*Supplied information*:
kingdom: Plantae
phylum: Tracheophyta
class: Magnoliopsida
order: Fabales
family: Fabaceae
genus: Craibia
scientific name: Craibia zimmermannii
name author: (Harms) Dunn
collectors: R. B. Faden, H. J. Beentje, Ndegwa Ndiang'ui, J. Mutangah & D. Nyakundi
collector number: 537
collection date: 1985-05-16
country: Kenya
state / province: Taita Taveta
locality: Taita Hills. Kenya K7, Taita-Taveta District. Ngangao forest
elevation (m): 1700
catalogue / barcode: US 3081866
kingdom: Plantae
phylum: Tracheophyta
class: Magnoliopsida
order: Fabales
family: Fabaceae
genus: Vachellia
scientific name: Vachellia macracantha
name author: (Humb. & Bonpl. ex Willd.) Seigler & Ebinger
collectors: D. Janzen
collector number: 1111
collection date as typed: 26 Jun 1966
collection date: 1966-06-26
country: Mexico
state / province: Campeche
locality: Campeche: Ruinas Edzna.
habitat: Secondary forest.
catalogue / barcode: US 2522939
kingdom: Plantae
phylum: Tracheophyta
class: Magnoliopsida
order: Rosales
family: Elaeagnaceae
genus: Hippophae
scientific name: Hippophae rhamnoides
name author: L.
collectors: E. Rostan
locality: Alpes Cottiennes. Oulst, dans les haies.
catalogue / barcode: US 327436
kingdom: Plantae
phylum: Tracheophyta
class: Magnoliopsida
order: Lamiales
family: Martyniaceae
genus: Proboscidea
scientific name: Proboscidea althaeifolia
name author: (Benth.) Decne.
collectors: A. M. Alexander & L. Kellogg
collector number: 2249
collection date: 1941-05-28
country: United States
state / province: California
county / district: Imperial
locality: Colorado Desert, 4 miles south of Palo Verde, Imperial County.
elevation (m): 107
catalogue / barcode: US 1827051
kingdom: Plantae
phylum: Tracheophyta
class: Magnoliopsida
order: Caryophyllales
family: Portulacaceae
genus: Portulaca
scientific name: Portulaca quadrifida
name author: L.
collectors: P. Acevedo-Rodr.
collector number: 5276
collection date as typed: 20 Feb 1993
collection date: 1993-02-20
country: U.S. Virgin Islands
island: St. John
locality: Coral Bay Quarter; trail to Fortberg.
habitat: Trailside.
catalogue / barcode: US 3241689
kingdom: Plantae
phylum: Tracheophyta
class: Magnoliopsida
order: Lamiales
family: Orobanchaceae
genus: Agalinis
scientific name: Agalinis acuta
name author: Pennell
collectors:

*Your instructions*: Reproduce the lines of the entries above, starting with the line containing "locality: Taita Hills." and ending with, and including, the line containing "scientific name: Vachellia macracantha".

*Answer to this exercise*:
locality: Taita Hills. Kenya K7, Taita-Taveta District. Ngangao forest
elevation (m): 1700
catalogue / barcode: US 3081866
kingdom: Plantae
phylum: Tracheophyta
class: Magnoliopsida
order: Fabales
family: Fabaceae
genus: Vachellia
scientific name: Vachellia macracantha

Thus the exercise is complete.